Inspirasinews – Jakarta, Keamanan pangan jadi hal krusial dalam perbaikan gizi anak. Sayangnya, masyarakat tidak paham dengan hal itu dan masih menganggap remeh.
Data Organisasi Kesehatan Dunia (WHO) menyebut, 1 dari 10 orang di dunia sakit setelah menyantap makanan yang terkontaminasi. Dari jumlah itu, sekira 420 ribu orang meninggal dunia setiap tahunnya. Selain gizi, keamanan pangan memang tak bisa diabaikan.
Sementara itu, lima kunci keamanan pangan versi WHO adalah menjaga kebersihan, memisahkan makanan matang dan mentah agar tak terjadi kontaminasi silang, masaklah dengan benar, jaga pangan pada suhu yang benar dan gunakan air dan bahan baku yang aman.
Ketua Pusat Pangan SEAFAST IPB Prof Dr Ir Purwiyatno Hariyadi, MSc, mengatakan, pangan yang dianggap sehat jika tidak aman menjadi tidak berarti. Karenanya, makanan yang akan disantap harus diupayakan aman. Kalau sampai makanan itu terkontaminasi, bisa menyebabkan penyakit.

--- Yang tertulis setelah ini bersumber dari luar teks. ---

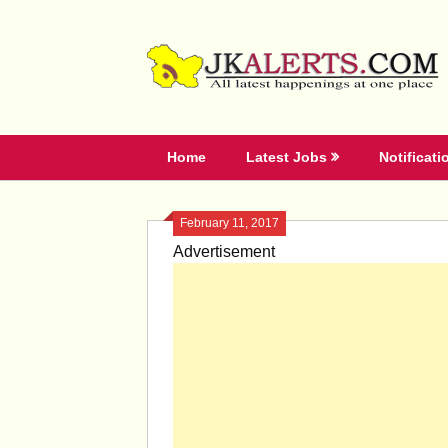
Skip
to
content
Home
Latest Jobs
Notificati
February 11, 2017
Advertisement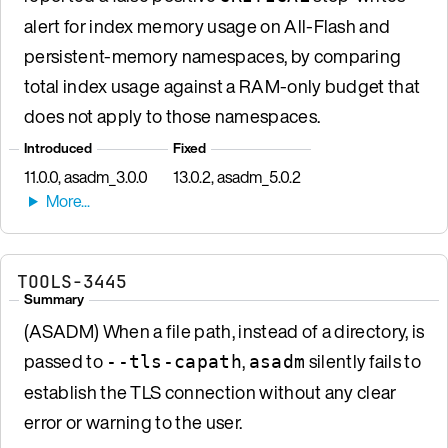
alert for index memory usage on All-Flash and
persistent-memory namespaces, by comparing
total index usage against a RAM-only budget that
does not apply to those namespaces.
Introduced
Fixed
11.0.0, asadm_3.0.0
13.0.2, asadm_5.0.2
TOOLS-3445
Summary
(ASADM) When a file path, instead of a directory, is
passed to
,
silently fails to
--tls-capath
asadm
establish the TLS connection without any clear
error or warning to the user.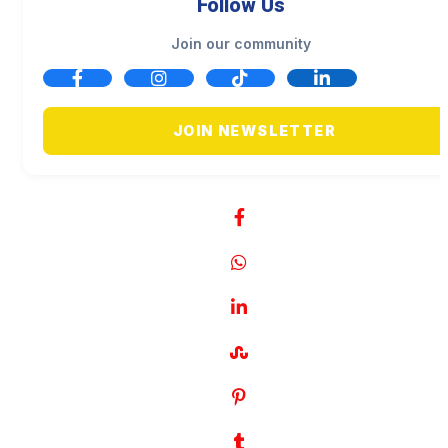
Follow Us
Join our community
JOIN NEWSLETTER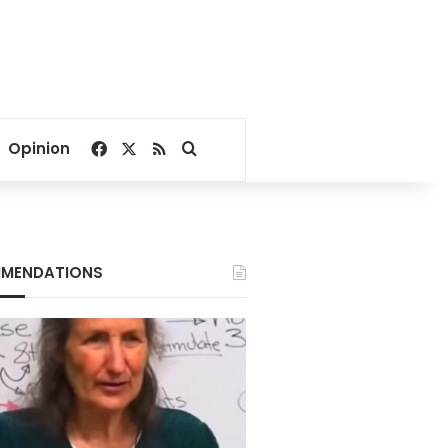
Facebook
X
RSS
Search for
Opinion
MENDATIONS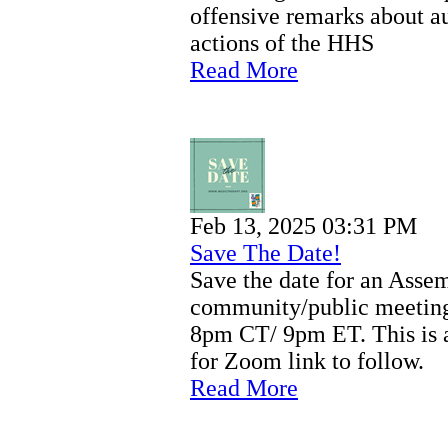
offensive remarks about au
actions of the HHS
Read More
Feb 13, 2025 03:31 PM
Save The Date!
Save the date for an Asse
community/public meeting
8pm CT/ 9pm ET. This is a
for Zoom link to follow.
Read More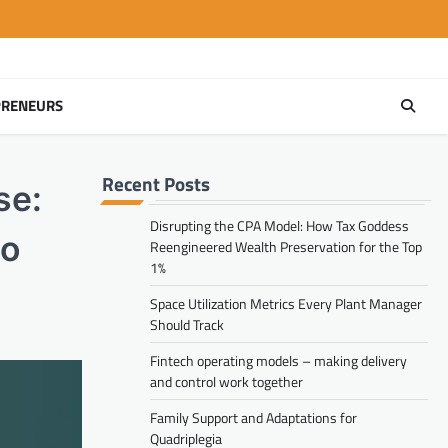
PRENEURS
Recent Posts
se:
Disrupting the CPA Model: How Tax Goddess
eo
Reengineered Wealth Preservation for the Top
1%
Space Utilization Metrics Every Plant Manager
Should Track
Fintech operating models – making delivery
and control work together
Family Support and Adaptations for
Quadriplegia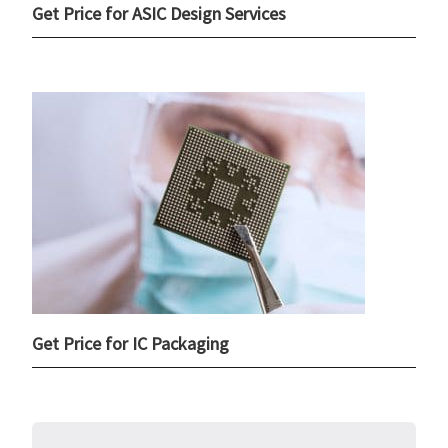
Get Price for ASIC Design Services
Get Price for IC Packaging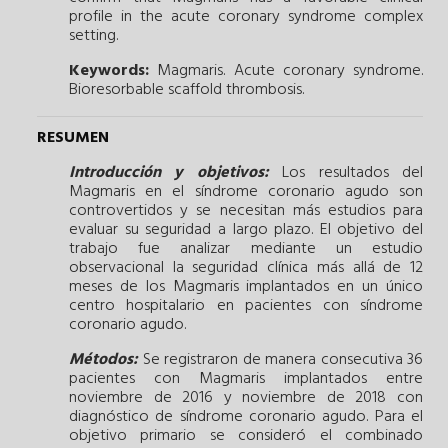
profile in the acute coronary syndrome complex
setting.
Keywords:
Magmaris.
Acute coronary syndrome.
Bioresorbable scaffold thrombosis.
RESUMEN
Introducción y objetivos:
Los resultados del
Magmaris en el síndrome coronario agudo son
controvertidos y se necesitan más estudios para
evaluar su seguridad a largo plazo. El objetivo del
trabajo fue analizar mediante un estudio
observacional la seguridad clínica más allá de 12
meses de los Magmaris implantados en un único
centro hospitalario en pacientes con síndrome
coronario agudo.
Métodos:
Se registraron de manera consecutiva 36
pacientes con Magmaris implantados entre
noviembre de 2016 y noviembre de 2018 con
diagnóstico de síndrome coronario agudo. Para el
objetivo primario se consideró el combinado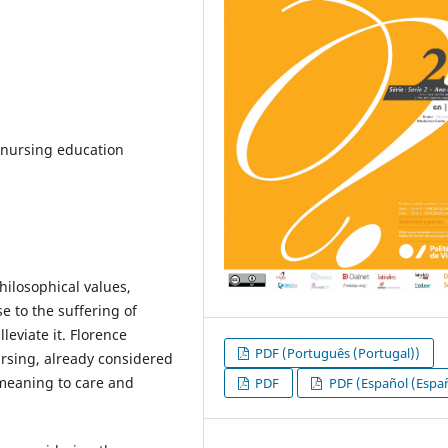
 nursing education
philosophical values,
e to the suffering of
leviate it. Florence
PDF (Português (Portugal))
rsing, already considered
 meaning to care and
PDF
PDF (Español (Espa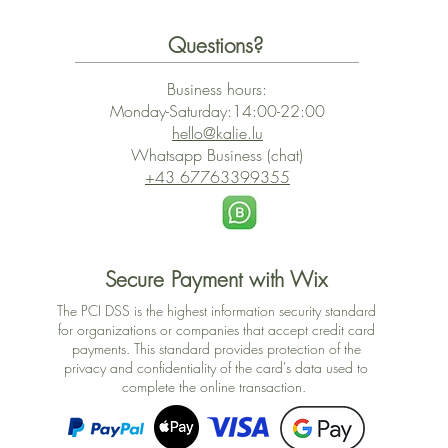
Questions?
Business hours:
Monday-Saturday:14:00-22:00
hello@kalie.lu
Whatsapp Business (chat)
+43 67763399355
Secure Payment with Wix
The PCI DSS is the highest information security standard
for organizations or companies that accept credit card
payments. This standard provides protection of the
privacy and confidentiality of the card's data used to
complete the online transaction.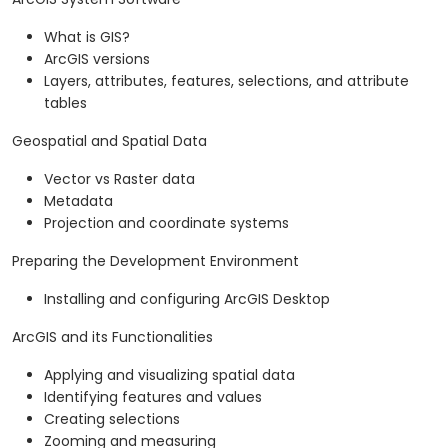
What is GIS?
ArcGIS versions
Layers, attributes, features, selections, and attribute
tables
Geospatial and Spatial Data
Vector vs Raster data
Metadata
Projection and coordinate systems
Preparing the Development Environment
Installing and configuring ArcGIS Desktop
ArcGIS and its Functionalities
Applying and visualizing spatial data
Identifying features and values
Creating selections
Zooming and measuring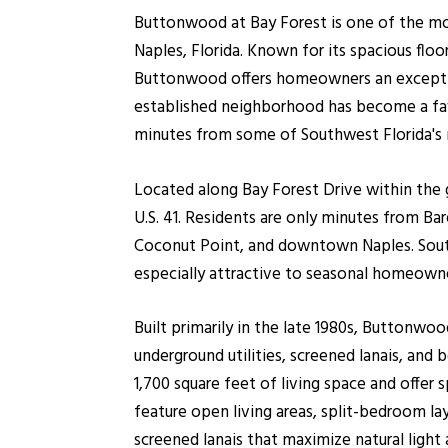
Buttonwood at Bay Forest is one of the m
Naples, Florida. Known for its spacious floo
Buttonwood offers homeowners an exception
established neighborhood has become a fav
minutes from some of Southwest Florida's 
Located along Bay Forest Drive within the
U.S. 41. Residents are only minutes from B
Coconut Point, and downtown Naples. South
especially attractive to seasonal homeow
Built primarily in the late 1980s, Buttonwo
underground utilities, screened lanais, and
1,700 square feet of living space and of
feature open living areas, split-bedroom lay
screened lanais that maximize natural light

“Bahan pangan tidak bisa disebut sebagai makanan jika mengabaikan aspek keamanan. Oleh karena itu, pengawasan keamanan pangan harus dimulai bukan sejak pangan diolah, namun sejak diproduksi,” kata Prof Purwiyatno di ajang Asian Congress of Nutrition (ACN) 2019, bertemakan ‘Nutrition and Food Innovation for Sustained Well-being’.
Prof Purwiyatno menambahkan, saat makanan sudah terkontaminasi, pasti akan mengandung kuman seperti bakteri, virus, parasit, atau zat kimia berbahaya. Sehingga berisiko menimbulkan berbagai penyakit.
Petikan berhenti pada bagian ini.